***** DATA FOR PROCESSING *****

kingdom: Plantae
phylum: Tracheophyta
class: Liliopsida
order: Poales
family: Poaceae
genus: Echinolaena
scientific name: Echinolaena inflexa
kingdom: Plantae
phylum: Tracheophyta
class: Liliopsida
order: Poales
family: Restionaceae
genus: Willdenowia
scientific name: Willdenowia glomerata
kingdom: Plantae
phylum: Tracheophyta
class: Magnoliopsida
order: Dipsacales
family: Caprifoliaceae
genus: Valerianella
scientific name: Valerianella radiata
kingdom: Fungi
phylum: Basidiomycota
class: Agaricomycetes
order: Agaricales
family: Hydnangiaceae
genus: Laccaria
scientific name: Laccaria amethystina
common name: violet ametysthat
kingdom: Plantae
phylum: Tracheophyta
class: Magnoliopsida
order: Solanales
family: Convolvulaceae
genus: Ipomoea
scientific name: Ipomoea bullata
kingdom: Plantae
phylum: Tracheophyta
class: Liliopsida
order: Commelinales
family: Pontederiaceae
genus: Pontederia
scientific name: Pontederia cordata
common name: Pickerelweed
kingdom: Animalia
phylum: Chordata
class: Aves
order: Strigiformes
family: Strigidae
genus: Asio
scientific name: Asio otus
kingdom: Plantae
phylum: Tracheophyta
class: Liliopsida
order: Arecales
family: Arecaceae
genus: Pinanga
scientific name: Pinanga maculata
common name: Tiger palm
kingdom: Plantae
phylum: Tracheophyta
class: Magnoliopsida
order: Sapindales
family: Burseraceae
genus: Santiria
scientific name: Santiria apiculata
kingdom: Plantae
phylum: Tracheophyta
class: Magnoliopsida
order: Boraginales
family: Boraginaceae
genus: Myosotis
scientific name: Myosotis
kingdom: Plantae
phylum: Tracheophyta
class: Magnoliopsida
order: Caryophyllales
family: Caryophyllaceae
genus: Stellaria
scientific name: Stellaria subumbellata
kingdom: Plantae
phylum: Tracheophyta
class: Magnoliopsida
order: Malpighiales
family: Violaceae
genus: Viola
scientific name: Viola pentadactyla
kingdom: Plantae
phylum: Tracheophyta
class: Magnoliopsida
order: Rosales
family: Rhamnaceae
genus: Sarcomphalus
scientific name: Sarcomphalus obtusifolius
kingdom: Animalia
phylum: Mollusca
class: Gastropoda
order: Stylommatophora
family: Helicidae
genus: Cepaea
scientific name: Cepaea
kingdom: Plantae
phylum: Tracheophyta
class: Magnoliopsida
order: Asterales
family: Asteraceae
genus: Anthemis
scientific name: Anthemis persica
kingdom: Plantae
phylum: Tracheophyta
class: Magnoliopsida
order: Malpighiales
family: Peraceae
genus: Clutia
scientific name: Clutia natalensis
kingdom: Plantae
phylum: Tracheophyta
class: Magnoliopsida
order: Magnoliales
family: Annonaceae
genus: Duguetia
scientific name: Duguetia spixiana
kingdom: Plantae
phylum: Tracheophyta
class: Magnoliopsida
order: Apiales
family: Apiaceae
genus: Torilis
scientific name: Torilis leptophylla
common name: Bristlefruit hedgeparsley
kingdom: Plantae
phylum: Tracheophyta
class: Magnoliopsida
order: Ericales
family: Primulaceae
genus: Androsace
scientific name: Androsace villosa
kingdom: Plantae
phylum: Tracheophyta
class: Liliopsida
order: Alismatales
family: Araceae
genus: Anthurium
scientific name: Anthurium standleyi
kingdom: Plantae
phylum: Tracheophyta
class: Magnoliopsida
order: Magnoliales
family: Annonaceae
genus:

*****

__GOAL__. Reproduce every line of the data above word for word, from the first line to the last, keeping the original order.

__RESULT__.
kingdom: Plantae
phylum: Tracheophyta
class: Liliopsida
order: Poales
family: Poaceae
genus: Echinolaena
scientific name: Echinolaena inflexa
kingdom: Plantae
phylum: Tracheophyta
class: Liliopsida
order: Poales
family: Restionaceae
genus: Willdenowia
scientific name: Willdenowia glomerata
kingdom: Plantae
phylum: Tracheophyta
class: Magnoliopsida
order: Dipsacales
family: Caprifoliaceae
genus: Valerianella
scientific name: Valerianella radiata
kingdom: Fungi
phylum: Basidiomycota
class: Agaricomycetes
order: Agaricales
family: Hydnangiaceae
genus: Laccaria
scientific name: Laccaria amethystina
common name: violet ametysthat
kingdom: Plantae
phylum: Tracheophyta
class: Magnoliopsida
order: Solanales
family: Convolvulaceae
genus: Ipomoea
scientific name: Ipomoea bullata
kingdom: Plantae
phylum: Tracheophyta
class: Liliopsida
order: Commelinales
family: Pontederiaceae
genus: Pontederia
scientific name: Pontederia cordata
common name: Pickerelweed
kingdom: Animalia
phylum: Chordata
class: Aves
order: Strigiformes
family: Strigidae
genus: Asio
scientific name: Asio otus
kingdom: Plantae
phylum: Tracheophyta
class: Liliopsida
order: Arecales
family: Arecaceae
genus: Pinanga
scientific name: Pinanga maculata
common name: Tiger palm
kingdom: Plantae
phylum: Tracheophyta
class: Magnoliopsida
order: Sapindales
family: Burseraceae
genus: Santiria
scientific name: Santiria apiculata
kingdom: Plantae
phylum: Tracheophyta
class: Magnoliopsida
order: Boraginales
family: Boraginaceae
genus: Myosotis
scientific name: Myosotis
kingdom: Plantae
phylum: Tracheophyta
class: Magnoliopsida
order: Caryophyllales
family: Caryophyllaceae
genus: Stellaria
scientific name: Stellaria subumbellata
kingdom: Plantae
phylum: Tracheophyta
class: Magnoliopsida
order: Malpighiales
family: Violaceae
genus: Viola
scientific name: Viola pentadactyla
kingdom: Plantae
phylum: Tracheophyta
class: Magnoliopsida
order: Rosales
family: Rhamnaceae
genus: Sarcomphalus
scientific name: Sarcomphalus obtusifolius
kingdom: Animalia
phylum: Mollusca
class: Gastropoda
order: Stylommatophora
family: Helicidae
genus: Cepaea
scientific name: Cepaea
kingdom: Plantae
phylum: Tracheophyta
class: Magnoliopsida
order: Asterales
family: Asteraceae
genus: Anthemis
scientific name: Anthemis persica
kingdom: Plantae
phylum: Tracheophyta
class: Magnoliopsida
order: Malpighiales
family: Peraceae
genus: Clutia
scientific name: Clutia natalensis
kingdom: Plantae
phylum: Tracheophyta
class: Magnoliopsida
order: Magnoliales
family: Annonaceae
genus: Duguetia
scientific name: Duguetia spixiana
kingdom: Plantae
phylum: Tracheophyta
class: Magnoliopsida
order: Apiales
family: Apiaceae
genus: Torilis
scientific name: Torilis leptophylla
common name: Bristlefruit hedgeparsley
kingdom: Plantae
phylum: Tracheophyta
class: Magnoliopsida
order: Ericales
family: Primulaceae
genus: Androsace
scientific name: Androsace villosa
kingdom: Plantae
phylum: Tracheophyta
class: Liliopsida
order: Alismatales
family: Araceae
genus: Anthurium
scientific name: Anthurium standleyi
kingdom: Plantae
phylum: Tracheophyta
class: Magnoliopsida
order: Magnoliales
family: Annonaceae
genus:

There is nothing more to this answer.